- What is expected -
Return every line of the records below verbatim, with no changes to wording, order, or punctuation.

- Input records -
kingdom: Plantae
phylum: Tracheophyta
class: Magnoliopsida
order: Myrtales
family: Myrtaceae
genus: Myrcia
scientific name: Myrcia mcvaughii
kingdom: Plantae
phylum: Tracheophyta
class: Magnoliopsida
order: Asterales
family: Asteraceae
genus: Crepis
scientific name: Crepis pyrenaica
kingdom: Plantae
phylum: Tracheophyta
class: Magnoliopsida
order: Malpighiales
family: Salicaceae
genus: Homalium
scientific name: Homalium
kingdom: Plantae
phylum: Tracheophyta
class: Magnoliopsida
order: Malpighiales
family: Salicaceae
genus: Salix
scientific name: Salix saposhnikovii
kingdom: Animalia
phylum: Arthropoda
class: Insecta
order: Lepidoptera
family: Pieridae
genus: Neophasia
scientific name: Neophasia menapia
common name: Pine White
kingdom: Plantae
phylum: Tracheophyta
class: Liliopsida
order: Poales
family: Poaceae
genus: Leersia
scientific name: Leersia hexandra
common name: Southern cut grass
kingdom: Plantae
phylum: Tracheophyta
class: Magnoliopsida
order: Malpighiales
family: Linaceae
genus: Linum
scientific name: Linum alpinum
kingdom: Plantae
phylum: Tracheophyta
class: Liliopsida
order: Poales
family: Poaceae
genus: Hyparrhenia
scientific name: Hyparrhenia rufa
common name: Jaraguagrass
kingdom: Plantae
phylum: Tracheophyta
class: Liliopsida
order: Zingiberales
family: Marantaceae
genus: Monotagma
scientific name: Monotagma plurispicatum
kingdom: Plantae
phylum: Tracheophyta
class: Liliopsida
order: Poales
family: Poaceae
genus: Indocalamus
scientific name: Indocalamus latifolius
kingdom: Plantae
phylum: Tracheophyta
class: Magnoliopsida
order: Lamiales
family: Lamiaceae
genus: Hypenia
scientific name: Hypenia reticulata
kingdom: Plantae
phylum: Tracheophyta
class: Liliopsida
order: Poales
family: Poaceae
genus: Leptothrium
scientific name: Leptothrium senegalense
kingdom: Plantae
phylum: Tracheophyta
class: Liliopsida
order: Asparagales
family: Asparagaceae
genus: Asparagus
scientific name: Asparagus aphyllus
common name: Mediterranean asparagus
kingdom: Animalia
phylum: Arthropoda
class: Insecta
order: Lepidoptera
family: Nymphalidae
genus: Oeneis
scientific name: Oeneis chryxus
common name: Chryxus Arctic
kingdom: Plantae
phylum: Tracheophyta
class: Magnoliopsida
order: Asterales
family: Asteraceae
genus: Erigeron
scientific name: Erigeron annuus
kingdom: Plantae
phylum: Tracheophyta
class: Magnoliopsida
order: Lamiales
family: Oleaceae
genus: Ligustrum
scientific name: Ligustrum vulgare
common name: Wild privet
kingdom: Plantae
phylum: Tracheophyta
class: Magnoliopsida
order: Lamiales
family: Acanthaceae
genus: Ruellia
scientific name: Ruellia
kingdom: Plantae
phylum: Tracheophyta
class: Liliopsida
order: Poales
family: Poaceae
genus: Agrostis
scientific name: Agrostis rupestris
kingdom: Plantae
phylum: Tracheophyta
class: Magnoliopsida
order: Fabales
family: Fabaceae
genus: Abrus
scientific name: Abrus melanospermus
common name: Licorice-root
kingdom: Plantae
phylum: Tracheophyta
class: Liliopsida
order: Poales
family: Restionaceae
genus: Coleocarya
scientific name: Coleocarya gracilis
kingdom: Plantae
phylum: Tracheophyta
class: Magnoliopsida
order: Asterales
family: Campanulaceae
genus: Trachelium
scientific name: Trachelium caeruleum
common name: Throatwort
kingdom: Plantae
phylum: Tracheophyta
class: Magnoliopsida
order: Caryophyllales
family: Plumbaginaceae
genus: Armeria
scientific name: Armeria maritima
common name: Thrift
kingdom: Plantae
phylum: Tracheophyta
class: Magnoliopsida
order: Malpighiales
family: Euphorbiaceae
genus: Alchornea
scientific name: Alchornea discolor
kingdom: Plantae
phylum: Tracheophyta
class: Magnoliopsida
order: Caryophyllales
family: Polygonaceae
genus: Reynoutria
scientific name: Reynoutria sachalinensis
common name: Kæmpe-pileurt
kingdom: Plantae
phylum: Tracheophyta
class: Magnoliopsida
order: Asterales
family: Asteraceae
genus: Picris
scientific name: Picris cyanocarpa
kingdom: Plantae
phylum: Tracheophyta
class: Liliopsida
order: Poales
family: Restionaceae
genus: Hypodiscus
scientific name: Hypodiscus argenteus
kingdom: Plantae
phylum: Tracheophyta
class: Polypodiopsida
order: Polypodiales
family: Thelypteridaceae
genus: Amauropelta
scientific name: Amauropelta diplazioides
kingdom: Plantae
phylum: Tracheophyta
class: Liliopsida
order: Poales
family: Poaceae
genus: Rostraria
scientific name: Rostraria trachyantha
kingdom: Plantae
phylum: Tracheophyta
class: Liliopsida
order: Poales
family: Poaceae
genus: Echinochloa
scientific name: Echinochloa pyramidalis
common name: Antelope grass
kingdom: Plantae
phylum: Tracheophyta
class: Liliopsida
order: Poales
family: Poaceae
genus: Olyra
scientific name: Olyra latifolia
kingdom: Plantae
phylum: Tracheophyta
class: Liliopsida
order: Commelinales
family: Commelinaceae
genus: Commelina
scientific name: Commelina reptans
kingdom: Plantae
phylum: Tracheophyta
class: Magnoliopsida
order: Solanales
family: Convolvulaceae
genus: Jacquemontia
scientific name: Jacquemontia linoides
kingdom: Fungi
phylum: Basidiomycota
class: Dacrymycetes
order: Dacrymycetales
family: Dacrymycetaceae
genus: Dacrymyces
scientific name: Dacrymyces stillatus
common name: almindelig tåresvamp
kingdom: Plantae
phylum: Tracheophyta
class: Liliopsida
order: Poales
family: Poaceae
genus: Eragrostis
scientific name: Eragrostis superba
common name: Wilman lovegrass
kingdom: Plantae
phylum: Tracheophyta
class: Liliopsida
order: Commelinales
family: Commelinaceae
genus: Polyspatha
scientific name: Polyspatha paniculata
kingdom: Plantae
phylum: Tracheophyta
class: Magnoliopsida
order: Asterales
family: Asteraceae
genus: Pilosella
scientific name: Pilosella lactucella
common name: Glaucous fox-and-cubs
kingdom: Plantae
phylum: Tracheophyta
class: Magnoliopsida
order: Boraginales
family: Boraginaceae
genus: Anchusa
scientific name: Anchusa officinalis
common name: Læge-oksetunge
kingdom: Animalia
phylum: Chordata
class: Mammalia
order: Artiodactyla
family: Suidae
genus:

- Task output -
kingdom: Plantae
phylum: Tracheophyta
class: Magnoliopsida
order: Myrtales
family: Myrtaceae
genus: Myrcia
scientific name: Myrcia mcvaughii
kingdom: Plantae
phylum: Tracheophyta
class: Magnoliopsida
order: Asterales
family: Asteraceae
genus: Crepis
scientific name: Crepis pyrenaica
kingdom: Plantae
phylum: Tracheophyta
class: Magnoliopsida
order: Malpighiales
family: Salicaceae
genus: Homalium
scientific name: Homalium
kingdom: Plantae
phylum: Tracheophyta
class: Magnoliopsida
order: Malpighiales
family: Salicaceae
genus: Salix
scientific name: Salix saposhnikovii
kingdom: Animalia
phylum: Arthropoda
class: Insecta
order: Lepidoptera
family: Pieridae
genus: Neophasia
scientific name: Neophasia menapia
common name: Pine White
kingdom: Plantae
phylum: Tracheophyta
class: Liliopsida
order: Poales
family: Poaceae
genus: Leersia
scientific name: Leersia hexandra
common name: Southern cut grass
kingdom: Plantae
phylum: Tracheophyta
class: Magnoliopsida
order: Malpighiales
family: Linaceae
genus: Linum
scientific name: Linum alpinum
kingdom: Plantae
phylum: Tracheophyta
class: Liliopsida
order: Poales
family: Poaceae
genus: Hyparrhenia
scientific name: Hyparrhenia rufa
common name: Jaraguagrass
kingdom: Plantae
phylum: Tracheophyta
class: Liliopsida
order: Zingiberales
family: Marantaceae
genus: Monotagma
scientific name: Monotagma plurispicatum
kingdom: Plantae
phylum: Tracheophyta
class: Liliopsida
order: Poales
family: Poaceae
genus: Indocalamus
scientific name: Indocalamus latifolius
kingdom: Plantae
phylum: Tracheophyta
class: Magnoliopsida
order: Lamiales
family: Lamiaceae
genus: Hypenia
scientific name: Hypenia reticulata
kingdom: Plantae
phylum: Tracheophyta
class: Liliopsida
order: Poales
family: Poaceae
genus: Leptothrium
scientific name: Leptothrium senegalense
kingdom: Plantae
phylum: Tracheophyta
class: Liliopsida
order: Asparagales
family: Asparagaceae
genus: Asparagus
scientific name: Asparagus aphyllus
common name: Mediterranean asparagus
kingdom: Animalia
phylum: Arthropoda
class: Insecta
order: Lepidoptera
family: Nymphalidae
genus: Oeneis
scientific name: Oeneis chryxus
common name: Chryxus Arctic
kingdom: Plantae
phylum: Tracheophyta
class: Magnoliopsida
order: Asterales
family: Asteraceae
genus: Erigeron
scientific name: Erigeron annuus
kingdom: Plantae
phylum: Tracheophyta
class: Magnoliopsida
order: Lamiales
family: Oleaceae
genus: Ligustrum
scientific name: Ligustrum vulgare
common name: Wild privet
kingdom: Plantae
phylum: Tracheophyta
class: Magnoliopsida
order: Lamiales
family: Acanthaceae
genus: Ruellia
scientific name: Ruellia
kingdom: Plantae
phylum: Tracheophyta
class: Liliopsida
order: Poales
family: Poaceae
genus: Agrostis
scientific name: Agrostis rupestris
kingdom: Plantae
phylum: Tracheophyta
class: Magnoliopsida
order: Fabales
family: Fabaceae
genus: Abrus
scientific name: Abrus melanospermus
common name: Licorice-root
kingdom: Plantae
phylum: Tracheophyta
class: Liliopsida
order: Poales
family: Restionaceae
genus: Coleocarya
scientific name: Coleocarya gracilis
kingdom: Plantae
phylum: Tracheophyta
class: Magnoliopsida
order: Asterales
family: Campanulaceae
genus: Trachelium
scientific name: Trachelium caeruleum
common name: Throatwort
kingdom: Plantae
phylum: Tracheophyta
class: Magnoliopsida
order: Caryophyllales
family: Plumbaginaceae
genus: Armeria
scientific name: Armeria maritima
common name: Thrift
kingdom: Plantae
phylum: Tracheophyta
class: Magnoliopsida
order: Malpighiales
family: Euphorbiaceae
genus: Alchornea
scientific name: Alchornea discolor
kingdom: Plantae
phylum: Tracheophyta
class: Magnoliopsida
order: Caryophyllales
family: Polygonaceae
genus: Reynoutria
scientific name: Reynoutria sachalinensis
common name: Kæmpe-pileurt
kingdom: Plantae
phylum: Tracheophyta
class: Magnoliopsida
order: Asterales
family: Asteraceae
genus: Picris
scientific name: Picris cyanocarpa
kingdom: Plantae
phylum: Tracheophyta
class: Liliopsida
order: Poales
family: Restionaceae
genus: Hypodiscus
scientific name: Hypodiscus argenteus
kingdom: Plantae
phylum: Tracheophyta
class: Polypodiopsida
order: Polypodiales
family: Thelypteridaceae
genus: Amauropelta
scientific name: Amauropelta diplazioides
kingdom: Plantae
phylum: Tracheophyta
class: Liliopsida
order: Poales
family: Poaceae
genus: Rostraria
scientific name: Rostraria trachyantha
kingdom: Plantae
phylum: Tracheophyta
class: Liliopsida
order: Poales
family: Poaceae
genus: Echinochloa
scientific name: Echinochloa pyramidalis
common name: Antelope grass
kingdom: Plantae
phylum: Tracheophyta
class: Liliopsida
order: Poales
family: Poaceae
genus: Olyra
scientific name: Olyra latifolia
kingdom: Plantae
phylum: Tracheophyta
class: Liliopsida
order: Commelinales
family: Commelinaceae
genus: Commelina
scientific name: Commelina reptans
kingdom: Plantae
phylum: Tracheophyta
class: Magnoliopsida
order: Solanales
family: Convolvulaceae
genus: Jacquemontia
scientific name: Jacquemontia linoides
kingdom: Fungi
phylum: Basidiomycota
class: Dacrymycetes
order: Dacrymycetales
family: Dacrymycetaceae
genus: Dacrymyces
scientific name: Dacrymyces stillatus
common name: almindelig tåresvamp
kingdom: Plantae
phylum: Tracheophyta
class: Liliopsida
order: Poales
family: Poaceae
genus: Eragrostis
scientific name: Eragrostis superba
common name: Wilman lovegrass
kingdom: Plantae
phylum: Tracheophyta
class: Liliopsida
order: Commelinales
family: Commelinaceae
genus: Polyspatha
scientific name: Polyspatha paniculata
kingdom: Plantae
phylum: Tracheophyta
class: Magnoliopsida
order: Asterales
family: Asteraceae
genus: Pilosella
scientific name: Pilosella lactucella
common name: Glaucous fox-and-cubs
kingdom: Plantae
phylum: Tracheophyta
class: Magnoliopsida
order: Boraginales
family: Boraginaceae
genus: Anchusa
scientific name: Anchusa officinalis
common name: Læge-oksetunge
kingdom: Animalia
phylum: Chordata
class: Mammalia
order: Artiodactyla
family: Suidae
genus:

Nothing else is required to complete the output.